### Stored records
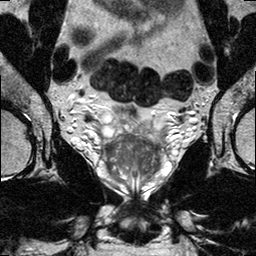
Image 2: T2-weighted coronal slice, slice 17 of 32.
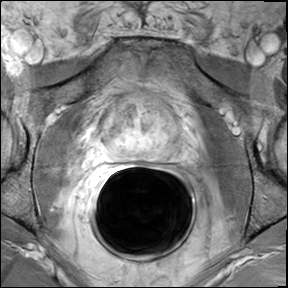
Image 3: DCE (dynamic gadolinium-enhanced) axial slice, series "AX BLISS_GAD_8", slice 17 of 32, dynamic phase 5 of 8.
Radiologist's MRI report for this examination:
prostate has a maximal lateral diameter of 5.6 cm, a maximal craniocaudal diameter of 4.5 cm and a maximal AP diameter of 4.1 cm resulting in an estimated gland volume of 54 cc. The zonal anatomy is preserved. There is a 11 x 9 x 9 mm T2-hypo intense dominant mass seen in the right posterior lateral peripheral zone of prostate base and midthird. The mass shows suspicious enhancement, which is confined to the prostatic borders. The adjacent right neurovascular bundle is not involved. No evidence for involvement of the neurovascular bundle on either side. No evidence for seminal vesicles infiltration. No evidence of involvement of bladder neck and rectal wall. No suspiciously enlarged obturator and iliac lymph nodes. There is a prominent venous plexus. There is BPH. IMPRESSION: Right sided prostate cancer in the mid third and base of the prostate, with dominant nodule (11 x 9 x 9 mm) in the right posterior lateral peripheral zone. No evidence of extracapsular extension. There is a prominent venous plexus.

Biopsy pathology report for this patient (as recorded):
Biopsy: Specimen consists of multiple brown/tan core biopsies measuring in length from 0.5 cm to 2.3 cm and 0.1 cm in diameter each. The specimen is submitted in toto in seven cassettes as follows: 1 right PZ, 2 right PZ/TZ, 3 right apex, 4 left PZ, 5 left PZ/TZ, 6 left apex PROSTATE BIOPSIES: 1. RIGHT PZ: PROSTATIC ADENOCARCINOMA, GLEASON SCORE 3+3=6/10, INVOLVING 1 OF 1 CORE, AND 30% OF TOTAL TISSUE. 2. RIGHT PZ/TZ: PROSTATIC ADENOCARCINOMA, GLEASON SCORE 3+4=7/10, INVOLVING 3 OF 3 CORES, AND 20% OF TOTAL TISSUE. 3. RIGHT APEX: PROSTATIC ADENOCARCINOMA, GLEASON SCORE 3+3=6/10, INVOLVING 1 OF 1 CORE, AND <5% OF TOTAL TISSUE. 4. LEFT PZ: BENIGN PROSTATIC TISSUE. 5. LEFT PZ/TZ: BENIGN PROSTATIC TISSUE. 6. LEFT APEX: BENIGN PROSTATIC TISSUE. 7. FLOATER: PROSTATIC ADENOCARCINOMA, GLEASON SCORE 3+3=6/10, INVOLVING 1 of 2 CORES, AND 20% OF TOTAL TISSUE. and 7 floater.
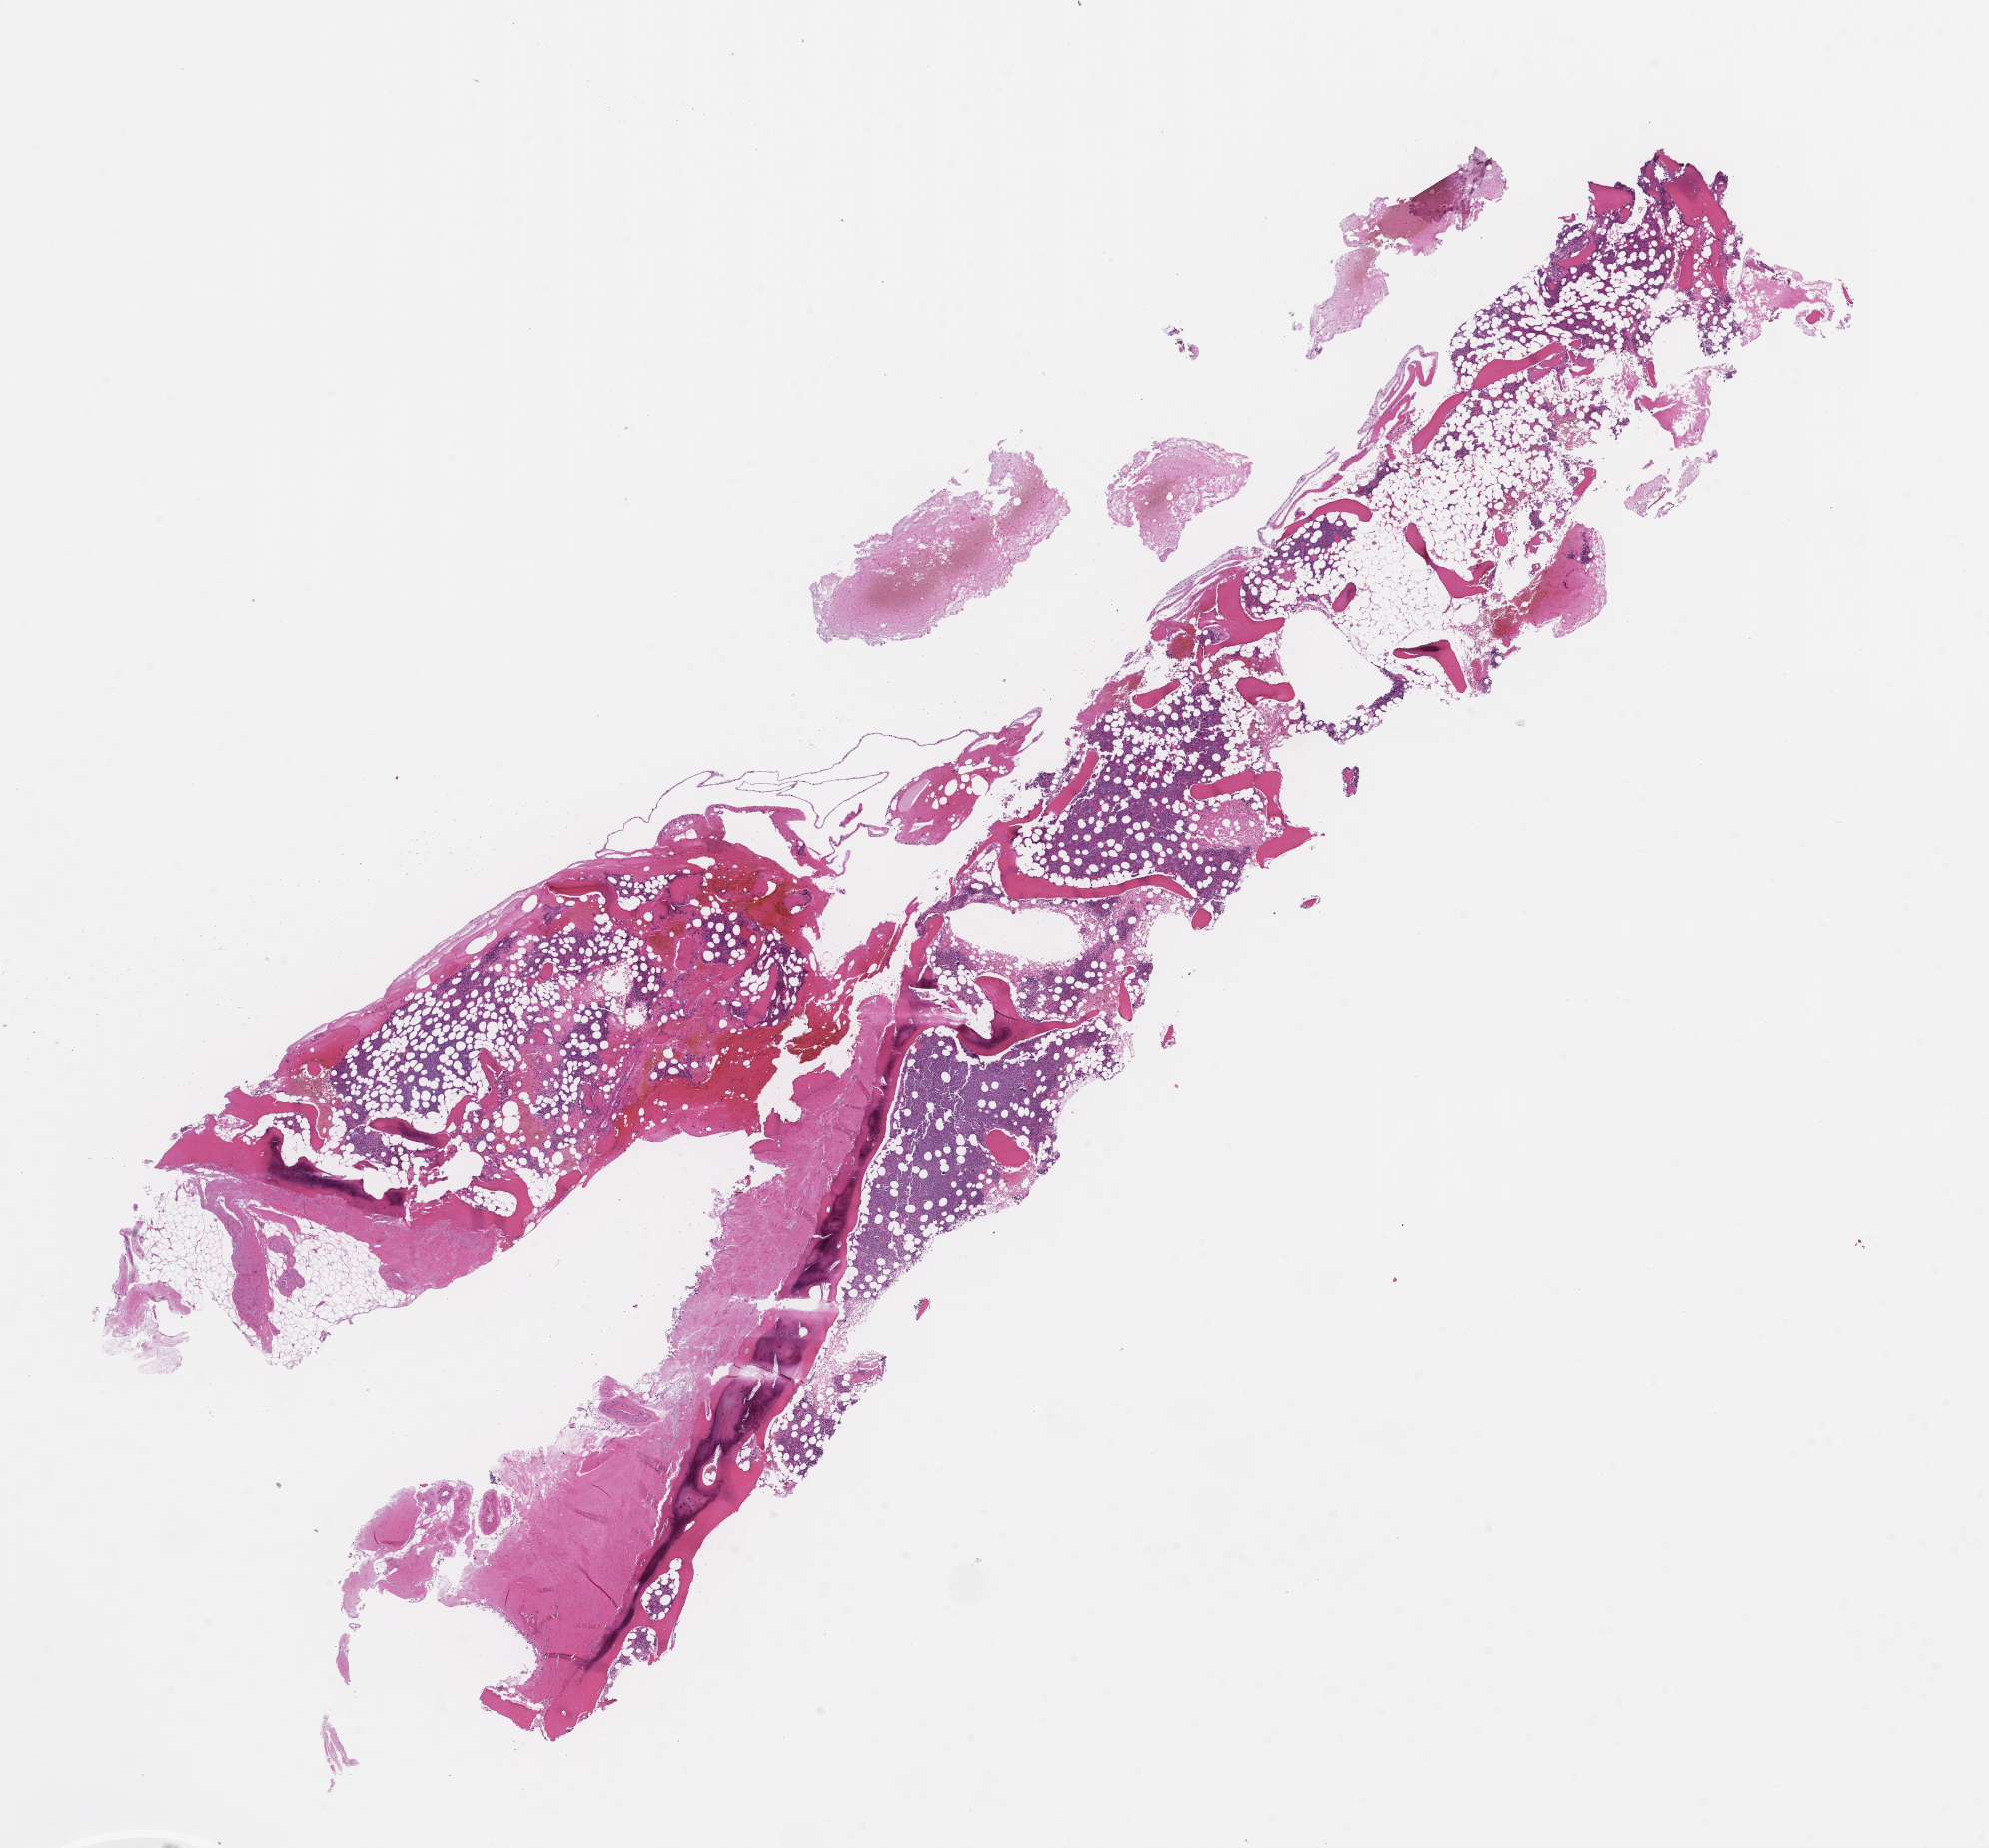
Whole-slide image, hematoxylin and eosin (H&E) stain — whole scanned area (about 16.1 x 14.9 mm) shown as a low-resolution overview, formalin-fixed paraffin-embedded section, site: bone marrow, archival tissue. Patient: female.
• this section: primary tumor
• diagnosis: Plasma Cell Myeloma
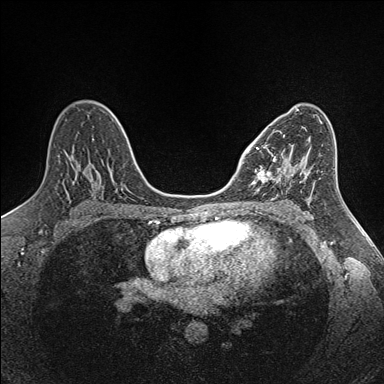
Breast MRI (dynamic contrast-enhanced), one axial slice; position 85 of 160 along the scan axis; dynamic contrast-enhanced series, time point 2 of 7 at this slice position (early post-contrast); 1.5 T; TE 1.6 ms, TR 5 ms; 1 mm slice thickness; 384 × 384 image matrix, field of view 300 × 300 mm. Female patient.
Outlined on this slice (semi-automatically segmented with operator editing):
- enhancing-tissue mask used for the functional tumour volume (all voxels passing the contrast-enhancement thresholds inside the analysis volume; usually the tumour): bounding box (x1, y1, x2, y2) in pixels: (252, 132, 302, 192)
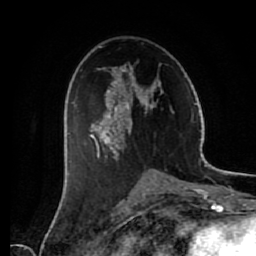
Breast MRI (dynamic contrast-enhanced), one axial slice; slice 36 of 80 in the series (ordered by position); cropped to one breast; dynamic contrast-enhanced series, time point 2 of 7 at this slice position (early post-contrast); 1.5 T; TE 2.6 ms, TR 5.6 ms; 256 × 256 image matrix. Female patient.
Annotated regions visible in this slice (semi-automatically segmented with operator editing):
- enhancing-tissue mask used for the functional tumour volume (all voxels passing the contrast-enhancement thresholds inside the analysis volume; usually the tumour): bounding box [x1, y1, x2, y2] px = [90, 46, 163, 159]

### Requirement
A complete answer lists each line of the data that holds the word "dynamic".

### Exercise output
Image 3: DCE (dynamic gadolinium-enhanced) axial slice, series "AX BLISS_GAD_8", slice 17 of 32, dynamic phase 5 of 8.
Breast MRI (dynamic contrast-enhanced), one axial slice; position 85 of 160 along the scan axis; dynamic contrast-enhanced series, time point 2 of 7 at this slice position (early post-contrast); 1.5 T; TE 1.6 ms, TR 5 ms; 1 mm slice thickness; 384 × 384 image matrix, field of view 300 × 300 mm. Female patient.
Breast MRI (dynamic contrast-enhanced), one axial slice; slice 36 of 80 in the series (ordered by position); cropped to one breast; dynamic contrast-enhanced series, time point 2 of 7 at this slice position (early post-contrast); 1.5 T; TE 2.6 ms, TR 5.6 ms; 256 × 256 image matrix. Female patient.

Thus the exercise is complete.